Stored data

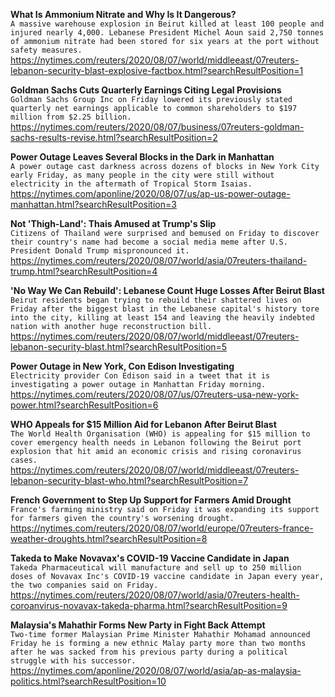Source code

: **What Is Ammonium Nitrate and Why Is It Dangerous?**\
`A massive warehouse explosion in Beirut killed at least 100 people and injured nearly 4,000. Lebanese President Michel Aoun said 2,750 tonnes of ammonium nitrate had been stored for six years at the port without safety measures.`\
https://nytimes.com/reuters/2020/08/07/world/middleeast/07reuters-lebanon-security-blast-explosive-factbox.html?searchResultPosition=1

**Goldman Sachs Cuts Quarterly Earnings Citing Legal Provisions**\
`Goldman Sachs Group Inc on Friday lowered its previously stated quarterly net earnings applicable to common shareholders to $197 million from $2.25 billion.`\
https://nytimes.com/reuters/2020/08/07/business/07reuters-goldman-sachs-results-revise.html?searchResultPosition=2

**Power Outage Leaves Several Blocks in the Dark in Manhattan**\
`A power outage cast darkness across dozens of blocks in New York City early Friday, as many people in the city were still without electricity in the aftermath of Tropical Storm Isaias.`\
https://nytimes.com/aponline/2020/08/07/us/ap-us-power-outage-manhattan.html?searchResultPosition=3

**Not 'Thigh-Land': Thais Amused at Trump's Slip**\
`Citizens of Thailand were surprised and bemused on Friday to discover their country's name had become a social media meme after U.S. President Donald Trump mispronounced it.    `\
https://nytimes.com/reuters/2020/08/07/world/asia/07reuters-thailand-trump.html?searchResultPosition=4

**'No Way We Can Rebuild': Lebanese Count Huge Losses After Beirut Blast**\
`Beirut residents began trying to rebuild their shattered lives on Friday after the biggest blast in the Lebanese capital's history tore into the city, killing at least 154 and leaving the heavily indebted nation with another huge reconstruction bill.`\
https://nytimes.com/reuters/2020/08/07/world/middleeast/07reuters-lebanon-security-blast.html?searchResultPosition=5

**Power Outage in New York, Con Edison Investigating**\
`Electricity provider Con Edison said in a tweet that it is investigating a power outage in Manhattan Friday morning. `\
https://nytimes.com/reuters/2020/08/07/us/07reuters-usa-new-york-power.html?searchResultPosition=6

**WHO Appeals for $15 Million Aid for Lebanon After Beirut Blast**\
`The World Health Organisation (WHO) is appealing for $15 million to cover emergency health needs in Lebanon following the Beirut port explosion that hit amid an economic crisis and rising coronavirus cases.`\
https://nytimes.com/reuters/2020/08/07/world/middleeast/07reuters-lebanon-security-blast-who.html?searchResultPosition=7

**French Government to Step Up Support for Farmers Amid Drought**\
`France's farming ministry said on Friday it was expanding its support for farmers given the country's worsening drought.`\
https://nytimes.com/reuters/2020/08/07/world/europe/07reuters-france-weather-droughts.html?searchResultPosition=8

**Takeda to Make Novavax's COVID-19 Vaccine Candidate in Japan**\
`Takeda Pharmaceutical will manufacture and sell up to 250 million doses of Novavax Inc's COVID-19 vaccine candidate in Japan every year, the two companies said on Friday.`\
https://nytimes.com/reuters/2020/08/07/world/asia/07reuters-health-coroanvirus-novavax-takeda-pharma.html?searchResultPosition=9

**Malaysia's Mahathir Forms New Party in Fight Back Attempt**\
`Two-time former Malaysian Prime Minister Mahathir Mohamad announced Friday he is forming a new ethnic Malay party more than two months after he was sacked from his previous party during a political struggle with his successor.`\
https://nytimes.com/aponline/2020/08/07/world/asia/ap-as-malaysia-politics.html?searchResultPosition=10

* * *

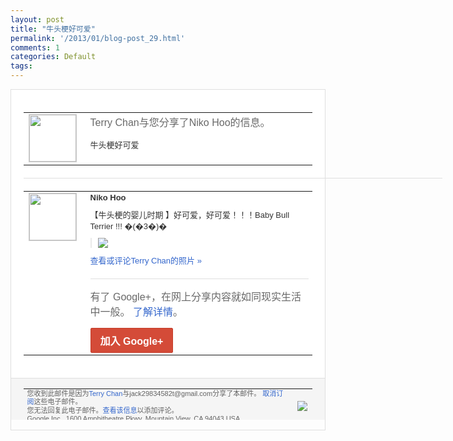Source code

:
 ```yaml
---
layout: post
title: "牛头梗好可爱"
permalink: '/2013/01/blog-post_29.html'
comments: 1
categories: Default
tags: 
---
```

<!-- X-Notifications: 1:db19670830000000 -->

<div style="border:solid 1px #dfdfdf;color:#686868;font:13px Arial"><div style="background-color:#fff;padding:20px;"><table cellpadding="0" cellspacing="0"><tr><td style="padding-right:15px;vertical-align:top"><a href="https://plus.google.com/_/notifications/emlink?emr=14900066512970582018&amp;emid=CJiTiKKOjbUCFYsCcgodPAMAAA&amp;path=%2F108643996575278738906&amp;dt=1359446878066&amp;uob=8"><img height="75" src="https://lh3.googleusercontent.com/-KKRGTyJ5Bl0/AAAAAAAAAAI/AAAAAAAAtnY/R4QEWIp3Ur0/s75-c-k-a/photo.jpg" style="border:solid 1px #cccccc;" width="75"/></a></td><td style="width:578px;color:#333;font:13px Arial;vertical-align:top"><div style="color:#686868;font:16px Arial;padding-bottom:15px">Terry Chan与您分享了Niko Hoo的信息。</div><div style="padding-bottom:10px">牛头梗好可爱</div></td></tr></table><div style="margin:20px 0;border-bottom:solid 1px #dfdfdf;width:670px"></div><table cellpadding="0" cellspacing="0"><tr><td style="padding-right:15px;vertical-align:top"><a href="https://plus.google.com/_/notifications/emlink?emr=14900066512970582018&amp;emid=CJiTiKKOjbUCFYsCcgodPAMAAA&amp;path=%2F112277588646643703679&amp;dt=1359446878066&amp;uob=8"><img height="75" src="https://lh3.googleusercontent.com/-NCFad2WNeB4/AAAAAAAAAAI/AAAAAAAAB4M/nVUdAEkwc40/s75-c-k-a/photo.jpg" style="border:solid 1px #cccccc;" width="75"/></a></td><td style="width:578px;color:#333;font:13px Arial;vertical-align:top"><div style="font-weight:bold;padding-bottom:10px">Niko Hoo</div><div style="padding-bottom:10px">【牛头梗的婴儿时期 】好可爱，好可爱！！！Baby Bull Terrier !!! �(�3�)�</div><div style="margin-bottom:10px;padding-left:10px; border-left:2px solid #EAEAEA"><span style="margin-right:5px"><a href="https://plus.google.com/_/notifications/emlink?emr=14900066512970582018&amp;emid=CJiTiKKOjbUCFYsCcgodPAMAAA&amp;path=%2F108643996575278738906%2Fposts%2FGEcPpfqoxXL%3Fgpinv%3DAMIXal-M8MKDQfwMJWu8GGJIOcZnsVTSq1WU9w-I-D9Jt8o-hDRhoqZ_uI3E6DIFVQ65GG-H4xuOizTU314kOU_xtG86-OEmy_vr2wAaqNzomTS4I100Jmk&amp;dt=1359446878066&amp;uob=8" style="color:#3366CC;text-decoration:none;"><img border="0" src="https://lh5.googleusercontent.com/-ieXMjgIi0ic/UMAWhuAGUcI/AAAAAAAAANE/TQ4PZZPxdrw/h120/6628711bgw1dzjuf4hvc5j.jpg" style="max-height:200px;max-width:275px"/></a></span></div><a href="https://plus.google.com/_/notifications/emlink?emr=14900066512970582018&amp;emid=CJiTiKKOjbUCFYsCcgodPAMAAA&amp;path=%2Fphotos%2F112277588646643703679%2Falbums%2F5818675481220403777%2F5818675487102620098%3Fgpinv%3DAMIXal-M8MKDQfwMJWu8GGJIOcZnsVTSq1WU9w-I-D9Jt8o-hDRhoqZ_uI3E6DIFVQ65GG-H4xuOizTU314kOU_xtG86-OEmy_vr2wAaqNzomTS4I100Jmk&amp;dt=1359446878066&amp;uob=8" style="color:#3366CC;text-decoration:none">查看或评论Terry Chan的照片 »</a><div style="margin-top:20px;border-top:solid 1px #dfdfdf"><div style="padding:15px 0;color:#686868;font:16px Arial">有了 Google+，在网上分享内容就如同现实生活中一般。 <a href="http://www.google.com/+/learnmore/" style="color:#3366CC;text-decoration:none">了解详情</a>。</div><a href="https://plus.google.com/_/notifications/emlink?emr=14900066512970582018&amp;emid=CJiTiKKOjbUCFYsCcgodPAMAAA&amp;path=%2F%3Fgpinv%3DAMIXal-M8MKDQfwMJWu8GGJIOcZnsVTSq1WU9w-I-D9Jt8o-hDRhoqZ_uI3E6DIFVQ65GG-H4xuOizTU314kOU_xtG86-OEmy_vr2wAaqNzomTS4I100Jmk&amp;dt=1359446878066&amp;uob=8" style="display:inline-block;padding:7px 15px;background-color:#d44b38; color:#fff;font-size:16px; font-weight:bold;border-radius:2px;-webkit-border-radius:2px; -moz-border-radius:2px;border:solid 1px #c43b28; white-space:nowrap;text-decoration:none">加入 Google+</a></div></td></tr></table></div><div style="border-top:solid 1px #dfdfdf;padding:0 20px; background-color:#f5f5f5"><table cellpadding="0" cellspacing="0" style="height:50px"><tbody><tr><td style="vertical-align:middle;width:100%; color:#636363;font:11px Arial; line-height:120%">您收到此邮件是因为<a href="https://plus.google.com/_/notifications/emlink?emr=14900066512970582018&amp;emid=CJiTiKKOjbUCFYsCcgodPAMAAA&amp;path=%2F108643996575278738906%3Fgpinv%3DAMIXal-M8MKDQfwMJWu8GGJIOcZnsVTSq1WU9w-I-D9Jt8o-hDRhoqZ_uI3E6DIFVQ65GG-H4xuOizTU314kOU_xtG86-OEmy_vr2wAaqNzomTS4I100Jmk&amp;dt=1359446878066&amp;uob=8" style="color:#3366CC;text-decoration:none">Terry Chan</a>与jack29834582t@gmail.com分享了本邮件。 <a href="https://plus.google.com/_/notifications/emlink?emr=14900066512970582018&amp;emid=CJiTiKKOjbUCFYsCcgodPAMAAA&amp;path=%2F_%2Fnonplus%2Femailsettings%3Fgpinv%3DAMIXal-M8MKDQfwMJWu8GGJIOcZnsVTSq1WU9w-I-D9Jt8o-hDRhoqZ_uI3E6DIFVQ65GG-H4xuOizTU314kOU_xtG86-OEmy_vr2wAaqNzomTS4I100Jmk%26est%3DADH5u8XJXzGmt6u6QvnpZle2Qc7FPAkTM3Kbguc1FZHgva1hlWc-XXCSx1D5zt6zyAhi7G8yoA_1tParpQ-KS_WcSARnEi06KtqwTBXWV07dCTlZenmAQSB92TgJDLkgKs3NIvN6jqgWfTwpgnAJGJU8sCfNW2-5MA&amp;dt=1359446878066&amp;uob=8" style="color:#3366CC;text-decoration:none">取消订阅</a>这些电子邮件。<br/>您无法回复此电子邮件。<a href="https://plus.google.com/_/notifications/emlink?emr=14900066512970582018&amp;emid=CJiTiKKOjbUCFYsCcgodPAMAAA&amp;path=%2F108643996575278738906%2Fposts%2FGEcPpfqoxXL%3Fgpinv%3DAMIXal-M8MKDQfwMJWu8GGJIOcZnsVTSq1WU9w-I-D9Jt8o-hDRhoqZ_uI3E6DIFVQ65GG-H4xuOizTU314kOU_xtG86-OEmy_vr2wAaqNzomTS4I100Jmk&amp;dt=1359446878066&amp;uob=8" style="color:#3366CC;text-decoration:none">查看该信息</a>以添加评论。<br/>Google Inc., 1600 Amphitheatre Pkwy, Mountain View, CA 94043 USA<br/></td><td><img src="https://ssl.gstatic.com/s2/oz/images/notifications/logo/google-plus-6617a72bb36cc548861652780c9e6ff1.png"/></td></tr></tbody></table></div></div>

---

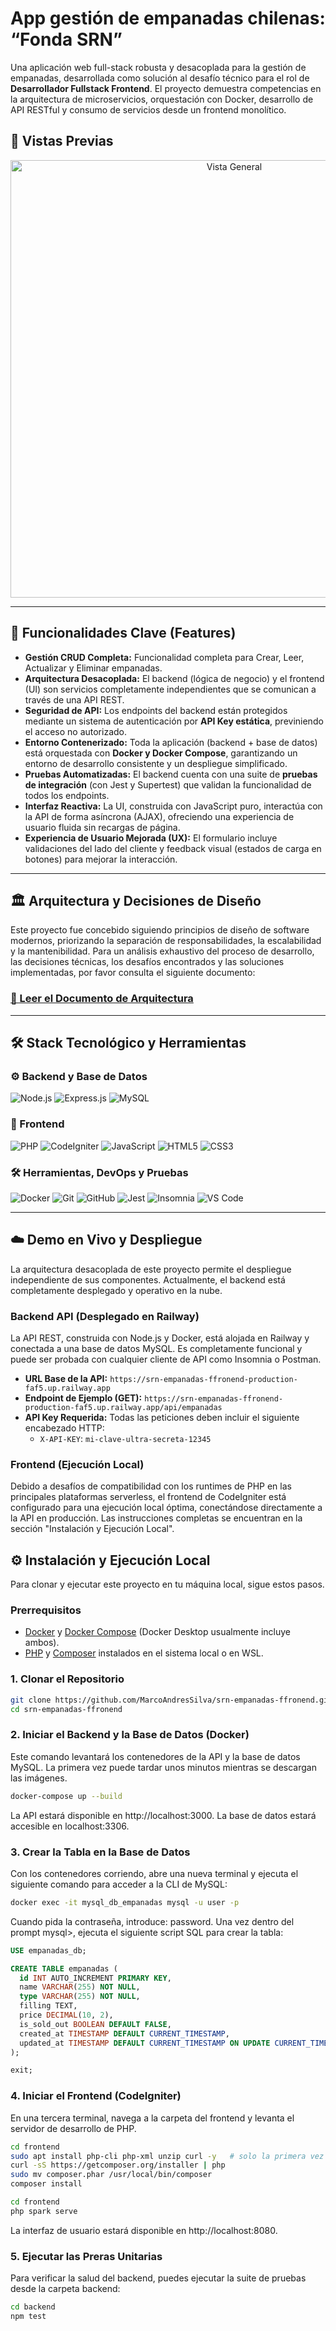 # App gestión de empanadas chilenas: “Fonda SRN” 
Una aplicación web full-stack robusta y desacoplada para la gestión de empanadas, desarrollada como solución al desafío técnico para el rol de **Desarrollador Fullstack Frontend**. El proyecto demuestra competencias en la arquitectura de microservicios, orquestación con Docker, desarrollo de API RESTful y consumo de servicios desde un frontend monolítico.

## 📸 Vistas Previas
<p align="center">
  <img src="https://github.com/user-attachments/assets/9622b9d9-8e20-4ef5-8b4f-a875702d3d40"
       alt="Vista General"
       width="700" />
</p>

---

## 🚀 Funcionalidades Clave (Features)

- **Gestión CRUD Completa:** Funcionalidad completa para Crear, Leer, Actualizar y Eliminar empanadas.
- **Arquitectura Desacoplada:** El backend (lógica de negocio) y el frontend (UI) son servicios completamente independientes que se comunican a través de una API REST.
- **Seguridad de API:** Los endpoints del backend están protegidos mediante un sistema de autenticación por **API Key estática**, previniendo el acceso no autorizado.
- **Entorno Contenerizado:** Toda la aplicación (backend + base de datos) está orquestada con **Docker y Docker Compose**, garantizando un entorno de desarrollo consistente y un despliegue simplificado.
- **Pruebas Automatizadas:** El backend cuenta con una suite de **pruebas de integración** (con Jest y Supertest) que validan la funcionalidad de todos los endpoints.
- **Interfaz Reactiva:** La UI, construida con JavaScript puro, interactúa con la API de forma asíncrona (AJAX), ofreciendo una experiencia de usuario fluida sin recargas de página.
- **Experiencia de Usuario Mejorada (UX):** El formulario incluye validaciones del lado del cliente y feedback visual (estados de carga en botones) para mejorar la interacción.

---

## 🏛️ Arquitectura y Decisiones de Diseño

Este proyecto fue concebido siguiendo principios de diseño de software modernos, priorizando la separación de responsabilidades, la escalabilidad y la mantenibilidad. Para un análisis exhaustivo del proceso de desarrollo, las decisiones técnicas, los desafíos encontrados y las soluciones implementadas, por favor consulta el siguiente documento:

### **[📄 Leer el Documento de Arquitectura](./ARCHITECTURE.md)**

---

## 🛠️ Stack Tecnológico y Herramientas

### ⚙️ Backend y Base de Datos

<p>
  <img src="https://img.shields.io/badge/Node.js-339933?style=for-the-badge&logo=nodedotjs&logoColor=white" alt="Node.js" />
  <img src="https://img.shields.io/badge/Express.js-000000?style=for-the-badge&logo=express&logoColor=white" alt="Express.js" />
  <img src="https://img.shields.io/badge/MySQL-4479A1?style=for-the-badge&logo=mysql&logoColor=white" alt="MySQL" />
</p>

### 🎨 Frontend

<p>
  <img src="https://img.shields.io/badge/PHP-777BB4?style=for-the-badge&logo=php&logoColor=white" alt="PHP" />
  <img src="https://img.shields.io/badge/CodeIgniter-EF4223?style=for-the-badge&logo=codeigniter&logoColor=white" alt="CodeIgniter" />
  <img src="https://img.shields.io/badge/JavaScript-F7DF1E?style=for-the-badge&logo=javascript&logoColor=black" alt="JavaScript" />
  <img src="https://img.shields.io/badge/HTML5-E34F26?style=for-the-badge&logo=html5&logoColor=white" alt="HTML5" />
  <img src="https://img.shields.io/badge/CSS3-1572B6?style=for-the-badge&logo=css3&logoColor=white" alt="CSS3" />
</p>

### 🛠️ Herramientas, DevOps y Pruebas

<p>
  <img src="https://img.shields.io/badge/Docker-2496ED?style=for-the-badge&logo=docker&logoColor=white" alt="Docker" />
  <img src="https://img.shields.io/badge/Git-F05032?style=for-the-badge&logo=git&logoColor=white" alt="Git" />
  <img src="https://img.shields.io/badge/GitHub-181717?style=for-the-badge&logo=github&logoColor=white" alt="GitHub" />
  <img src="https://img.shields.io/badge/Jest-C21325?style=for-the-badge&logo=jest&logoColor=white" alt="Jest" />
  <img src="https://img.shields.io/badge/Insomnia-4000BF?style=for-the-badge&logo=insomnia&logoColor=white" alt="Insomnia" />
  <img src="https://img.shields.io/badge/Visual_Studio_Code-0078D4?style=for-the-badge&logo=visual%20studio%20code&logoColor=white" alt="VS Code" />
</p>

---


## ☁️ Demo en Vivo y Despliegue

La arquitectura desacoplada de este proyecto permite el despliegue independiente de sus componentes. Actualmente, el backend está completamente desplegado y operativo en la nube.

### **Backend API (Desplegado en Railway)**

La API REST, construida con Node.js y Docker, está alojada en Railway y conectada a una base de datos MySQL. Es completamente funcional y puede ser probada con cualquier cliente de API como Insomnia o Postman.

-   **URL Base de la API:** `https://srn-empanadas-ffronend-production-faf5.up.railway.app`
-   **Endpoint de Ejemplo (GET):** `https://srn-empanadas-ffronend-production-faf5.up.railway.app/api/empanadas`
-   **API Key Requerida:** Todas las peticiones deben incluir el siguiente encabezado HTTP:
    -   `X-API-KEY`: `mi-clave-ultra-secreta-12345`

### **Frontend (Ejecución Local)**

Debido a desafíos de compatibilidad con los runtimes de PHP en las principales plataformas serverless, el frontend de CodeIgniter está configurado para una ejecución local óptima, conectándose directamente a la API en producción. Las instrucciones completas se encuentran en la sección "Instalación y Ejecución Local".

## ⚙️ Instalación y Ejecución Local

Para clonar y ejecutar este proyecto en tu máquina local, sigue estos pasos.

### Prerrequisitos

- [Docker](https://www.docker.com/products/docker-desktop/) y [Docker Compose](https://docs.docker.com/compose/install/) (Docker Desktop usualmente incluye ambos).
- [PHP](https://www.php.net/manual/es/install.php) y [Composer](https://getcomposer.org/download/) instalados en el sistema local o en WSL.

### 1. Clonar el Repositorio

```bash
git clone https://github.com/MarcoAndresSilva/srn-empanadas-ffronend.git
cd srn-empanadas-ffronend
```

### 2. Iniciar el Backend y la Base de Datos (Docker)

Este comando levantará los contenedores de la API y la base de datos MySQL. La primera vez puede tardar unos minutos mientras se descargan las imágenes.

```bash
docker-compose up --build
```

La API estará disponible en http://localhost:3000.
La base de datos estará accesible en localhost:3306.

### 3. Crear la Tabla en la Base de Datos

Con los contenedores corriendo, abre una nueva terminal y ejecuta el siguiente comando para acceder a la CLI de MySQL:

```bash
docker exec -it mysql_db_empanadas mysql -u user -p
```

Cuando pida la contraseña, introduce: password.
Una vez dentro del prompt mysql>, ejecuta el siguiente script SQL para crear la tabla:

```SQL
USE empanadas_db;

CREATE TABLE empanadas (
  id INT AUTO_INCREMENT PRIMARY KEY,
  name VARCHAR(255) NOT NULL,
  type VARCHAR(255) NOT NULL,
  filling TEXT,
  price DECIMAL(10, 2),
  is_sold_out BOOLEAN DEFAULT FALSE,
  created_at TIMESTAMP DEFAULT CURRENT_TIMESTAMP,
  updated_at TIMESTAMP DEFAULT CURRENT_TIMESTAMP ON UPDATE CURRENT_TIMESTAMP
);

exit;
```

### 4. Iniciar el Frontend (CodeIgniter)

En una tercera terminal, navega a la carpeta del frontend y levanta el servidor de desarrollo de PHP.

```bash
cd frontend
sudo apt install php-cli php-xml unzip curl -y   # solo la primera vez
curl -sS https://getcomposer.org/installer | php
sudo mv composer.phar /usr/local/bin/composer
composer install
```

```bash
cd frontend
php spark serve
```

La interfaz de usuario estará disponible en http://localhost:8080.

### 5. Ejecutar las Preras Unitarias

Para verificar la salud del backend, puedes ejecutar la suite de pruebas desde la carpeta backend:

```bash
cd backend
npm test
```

- [Task to carry out]:
How many lines in the records above contain the word "Mahathir"? Give only the number.

- [Problem solution]:
2